Please count the lines of the material below that contain the string "derivedFrom", and give only that number.

╭─ DATA SHOWN

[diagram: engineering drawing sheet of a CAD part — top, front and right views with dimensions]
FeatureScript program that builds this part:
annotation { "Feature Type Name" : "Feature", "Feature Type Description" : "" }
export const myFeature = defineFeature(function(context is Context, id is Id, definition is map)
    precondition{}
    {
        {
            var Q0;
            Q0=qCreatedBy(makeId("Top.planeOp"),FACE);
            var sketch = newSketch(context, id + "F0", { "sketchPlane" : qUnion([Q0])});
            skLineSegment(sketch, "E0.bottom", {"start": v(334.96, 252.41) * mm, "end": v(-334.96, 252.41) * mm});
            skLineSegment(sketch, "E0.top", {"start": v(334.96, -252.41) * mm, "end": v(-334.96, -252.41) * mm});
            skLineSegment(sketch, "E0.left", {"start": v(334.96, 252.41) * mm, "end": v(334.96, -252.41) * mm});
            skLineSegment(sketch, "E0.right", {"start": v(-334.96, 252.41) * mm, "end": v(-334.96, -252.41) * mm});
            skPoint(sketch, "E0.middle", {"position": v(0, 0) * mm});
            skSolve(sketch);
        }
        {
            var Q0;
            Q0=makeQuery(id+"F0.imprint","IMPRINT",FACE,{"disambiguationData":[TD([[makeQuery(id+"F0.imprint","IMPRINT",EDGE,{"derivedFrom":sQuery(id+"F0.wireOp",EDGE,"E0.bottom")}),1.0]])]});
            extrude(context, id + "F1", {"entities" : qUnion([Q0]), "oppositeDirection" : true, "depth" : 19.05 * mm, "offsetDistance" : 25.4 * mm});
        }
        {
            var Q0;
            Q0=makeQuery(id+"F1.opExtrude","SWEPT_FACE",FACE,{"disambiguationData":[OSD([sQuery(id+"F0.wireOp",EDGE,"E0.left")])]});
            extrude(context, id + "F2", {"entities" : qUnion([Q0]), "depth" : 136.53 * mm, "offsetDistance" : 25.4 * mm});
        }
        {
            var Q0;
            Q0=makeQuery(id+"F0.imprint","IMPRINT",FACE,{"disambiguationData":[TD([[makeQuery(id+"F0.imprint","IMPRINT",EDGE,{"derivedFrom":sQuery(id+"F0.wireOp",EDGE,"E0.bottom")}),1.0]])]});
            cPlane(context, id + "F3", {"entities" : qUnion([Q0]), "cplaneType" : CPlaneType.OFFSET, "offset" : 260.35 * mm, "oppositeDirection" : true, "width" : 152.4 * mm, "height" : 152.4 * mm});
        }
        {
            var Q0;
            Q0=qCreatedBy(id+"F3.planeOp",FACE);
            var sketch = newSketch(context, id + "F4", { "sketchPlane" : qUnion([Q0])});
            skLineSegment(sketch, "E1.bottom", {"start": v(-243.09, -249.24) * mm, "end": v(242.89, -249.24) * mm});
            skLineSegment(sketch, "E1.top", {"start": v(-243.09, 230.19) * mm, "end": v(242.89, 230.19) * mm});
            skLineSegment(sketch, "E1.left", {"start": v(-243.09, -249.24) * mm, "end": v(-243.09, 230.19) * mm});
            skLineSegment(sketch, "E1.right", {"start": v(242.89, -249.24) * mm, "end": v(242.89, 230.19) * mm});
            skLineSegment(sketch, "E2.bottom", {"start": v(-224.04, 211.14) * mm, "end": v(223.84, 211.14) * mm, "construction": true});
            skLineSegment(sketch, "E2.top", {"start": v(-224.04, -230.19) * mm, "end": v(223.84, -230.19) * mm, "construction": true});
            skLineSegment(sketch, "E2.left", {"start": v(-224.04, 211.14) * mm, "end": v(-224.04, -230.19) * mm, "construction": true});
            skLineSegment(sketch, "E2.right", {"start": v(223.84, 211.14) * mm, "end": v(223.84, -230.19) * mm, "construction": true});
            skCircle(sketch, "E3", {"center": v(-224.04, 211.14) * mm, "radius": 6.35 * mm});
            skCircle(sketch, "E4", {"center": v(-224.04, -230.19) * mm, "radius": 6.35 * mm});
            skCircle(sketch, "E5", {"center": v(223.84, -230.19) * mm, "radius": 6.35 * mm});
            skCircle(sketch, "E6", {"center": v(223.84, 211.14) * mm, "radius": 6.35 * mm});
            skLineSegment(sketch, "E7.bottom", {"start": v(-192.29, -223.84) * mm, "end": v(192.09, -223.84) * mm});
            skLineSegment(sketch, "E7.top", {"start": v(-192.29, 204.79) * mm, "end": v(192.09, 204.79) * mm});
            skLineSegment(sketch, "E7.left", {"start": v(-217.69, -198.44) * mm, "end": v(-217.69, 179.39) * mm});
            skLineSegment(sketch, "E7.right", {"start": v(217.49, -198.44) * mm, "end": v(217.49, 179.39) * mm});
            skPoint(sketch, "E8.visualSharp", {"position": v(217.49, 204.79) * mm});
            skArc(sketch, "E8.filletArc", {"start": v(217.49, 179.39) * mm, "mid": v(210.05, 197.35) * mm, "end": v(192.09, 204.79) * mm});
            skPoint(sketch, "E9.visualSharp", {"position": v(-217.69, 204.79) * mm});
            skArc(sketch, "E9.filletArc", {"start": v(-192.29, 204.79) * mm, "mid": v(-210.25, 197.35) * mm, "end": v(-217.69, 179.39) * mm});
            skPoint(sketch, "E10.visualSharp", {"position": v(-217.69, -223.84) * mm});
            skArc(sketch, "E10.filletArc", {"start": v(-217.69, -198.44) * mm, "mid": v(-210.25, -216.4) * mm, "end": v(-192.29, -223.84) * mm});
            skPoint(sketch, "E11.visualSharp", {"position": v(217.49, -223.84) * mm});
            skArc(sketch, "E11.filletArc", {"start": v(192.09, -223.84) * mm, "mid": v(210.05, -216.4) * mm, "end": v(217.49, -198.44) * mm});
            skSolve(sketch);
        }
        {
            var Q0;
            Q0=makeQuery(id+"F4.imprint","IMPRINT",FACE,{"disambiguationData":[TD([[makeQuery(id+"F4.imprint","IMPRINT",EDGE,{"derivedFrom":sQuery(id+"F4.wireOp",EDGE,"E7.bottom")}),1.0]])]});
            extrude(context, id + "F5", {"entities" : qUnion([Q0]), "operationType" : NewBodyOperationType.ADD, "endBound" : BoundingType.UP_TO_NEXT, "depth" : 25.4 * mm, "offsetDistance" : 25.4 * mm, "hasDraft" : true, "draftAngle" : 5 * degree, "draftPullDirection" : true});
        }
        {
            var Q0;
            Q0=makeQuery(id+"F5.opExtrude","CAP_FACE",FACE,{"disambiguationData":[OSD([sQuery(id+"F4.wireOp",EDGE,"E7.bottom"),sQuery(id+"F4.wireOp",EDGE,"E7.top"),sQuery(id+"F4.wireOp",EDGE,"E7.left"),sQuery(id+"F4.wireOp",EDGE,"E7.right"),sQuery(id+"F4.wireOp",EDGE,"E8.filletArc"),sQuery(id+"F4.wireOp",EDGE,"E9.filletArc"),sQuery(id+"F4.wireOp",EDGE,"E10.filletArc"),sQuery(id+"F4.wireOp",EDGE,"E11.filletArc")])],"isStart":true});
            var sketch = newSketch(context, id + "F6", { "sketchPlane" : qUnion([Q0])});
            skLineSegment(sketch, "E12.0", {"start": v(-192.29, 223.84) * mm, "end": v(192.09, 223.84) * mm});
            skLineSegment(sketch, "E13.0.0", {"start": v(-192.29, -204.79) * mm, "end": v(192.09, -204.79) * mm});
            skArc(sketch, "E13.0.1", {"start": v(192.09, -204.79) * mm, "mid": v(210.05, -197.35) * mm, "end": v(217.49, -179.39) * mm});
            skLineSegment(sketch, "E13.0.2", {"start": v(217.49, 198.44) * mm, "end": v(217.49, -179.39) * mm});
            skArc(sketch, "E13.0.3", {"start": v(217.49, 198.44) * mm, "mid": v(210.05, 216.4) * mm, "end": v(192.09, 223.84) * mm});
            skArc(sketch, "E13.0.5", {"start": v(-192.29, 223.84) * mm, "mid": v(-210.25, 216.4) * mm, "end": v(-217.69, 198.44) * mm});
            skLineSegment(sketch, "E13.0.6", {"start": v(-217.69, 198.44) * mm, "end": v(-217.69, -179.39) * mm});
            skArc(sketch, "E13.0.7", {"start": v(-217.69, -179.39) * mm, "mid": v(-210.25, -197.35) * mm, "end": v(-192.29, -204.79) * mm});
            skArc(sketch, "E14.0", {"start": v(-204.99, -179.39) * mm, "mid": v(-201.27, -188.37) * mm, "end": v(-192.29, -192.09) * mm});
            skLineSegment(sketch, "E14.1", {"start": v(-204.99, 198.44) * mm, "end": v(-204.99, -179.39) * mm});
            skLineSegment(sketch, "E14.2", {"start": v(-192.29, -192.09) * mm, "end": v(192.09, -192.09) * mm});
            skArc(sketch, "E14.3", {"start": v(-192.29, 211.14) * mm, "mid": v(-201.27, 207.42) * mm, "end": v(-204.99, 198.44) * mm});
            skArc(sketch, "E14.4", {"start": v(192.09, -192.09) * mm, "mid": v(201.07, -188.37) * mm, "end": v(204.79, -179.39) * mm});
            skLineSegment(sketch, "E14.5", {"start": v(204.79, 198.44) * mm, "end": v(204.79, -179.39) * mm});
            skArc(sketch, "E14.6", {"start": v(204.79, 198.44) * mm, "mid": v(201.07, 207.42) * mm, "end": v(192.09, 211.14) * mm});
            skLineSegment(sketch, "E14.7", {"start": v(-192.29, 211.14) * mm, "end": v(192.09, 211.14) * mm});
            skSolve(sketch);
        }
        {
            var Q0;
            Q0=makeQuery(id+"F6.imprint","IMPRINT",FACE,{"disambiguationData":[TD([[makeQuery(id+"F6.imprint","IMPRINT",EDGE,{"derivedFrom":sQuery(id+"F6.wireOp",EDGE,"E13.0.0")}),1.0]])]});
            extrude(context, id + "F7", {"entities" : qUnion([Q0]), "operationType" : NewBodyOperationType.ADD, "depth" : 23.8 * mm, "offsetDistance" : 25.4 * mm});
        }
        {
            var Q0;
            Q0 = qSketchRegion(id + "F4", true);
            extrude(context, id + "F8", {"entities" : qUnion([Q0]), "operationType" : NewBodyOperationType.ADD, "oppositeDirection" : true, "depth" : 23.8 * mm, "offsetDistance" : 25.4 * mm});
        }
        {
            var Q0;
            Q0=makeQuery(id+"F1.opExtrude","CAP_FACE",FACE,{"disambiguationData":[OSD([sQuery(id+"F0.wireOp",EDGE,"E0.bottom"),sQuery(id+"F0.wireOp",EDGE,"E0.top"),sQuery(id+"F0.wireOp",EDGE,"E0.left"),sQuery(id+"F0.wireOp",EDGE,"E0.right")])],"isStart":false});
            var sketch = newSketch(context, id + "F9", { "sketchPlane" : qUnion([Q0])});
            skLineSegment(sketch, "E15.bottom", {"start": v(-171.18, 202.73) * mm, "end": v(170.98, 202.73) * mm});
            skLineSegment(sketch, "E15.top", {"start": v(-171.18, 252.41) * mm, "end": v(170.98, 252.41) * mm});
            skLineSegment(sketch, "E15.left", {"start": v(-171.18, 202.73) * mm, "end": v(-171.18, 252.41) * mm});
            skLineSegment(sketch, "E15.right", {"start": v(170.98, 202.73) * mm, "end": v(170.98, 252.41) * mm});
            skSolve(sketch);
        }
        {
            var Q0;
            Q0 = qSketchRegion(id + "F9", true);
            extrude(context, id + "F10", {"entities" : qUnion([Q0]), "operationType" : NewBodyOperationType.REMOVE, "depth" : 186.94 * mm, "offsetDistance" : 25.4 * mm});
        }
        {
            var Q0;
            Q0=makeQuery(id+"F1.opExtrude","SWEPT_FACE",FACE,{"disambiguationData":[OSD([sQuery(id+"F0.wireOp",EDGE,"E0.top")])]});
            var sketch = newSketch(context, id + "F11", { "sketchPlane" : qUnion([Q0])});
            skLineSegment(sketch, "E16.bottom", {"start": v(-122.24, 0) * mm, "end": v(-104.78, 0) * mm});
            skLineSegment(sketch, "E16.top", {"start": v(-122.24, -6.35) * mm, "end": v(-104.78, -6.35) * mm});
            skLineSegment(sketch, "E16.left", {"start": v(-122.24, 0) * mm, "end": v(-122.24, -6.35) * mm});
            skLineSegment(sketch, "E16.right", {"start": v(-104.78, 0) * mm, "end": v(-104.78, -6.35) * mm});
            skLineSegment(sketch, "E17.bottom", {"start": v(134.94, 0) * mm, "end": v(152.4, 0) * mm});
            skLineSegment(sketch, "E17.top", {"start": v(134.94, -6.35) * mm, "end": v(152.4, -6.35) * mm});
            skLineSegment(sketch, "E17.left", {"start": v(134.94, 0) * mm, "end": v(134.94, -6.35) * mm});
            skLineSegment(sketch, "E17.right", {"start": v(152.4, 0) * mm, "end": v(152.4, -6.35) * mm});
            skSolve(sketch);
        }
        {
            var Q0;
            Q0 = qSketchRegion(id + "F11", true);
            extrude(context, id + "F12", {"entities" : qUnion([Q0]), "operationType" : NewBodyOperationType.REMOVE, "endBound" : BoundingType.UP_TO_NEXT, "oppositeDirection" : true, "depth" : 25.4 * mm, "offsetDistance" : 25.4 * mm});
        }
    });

╰─

* [FINISHED TASK] 4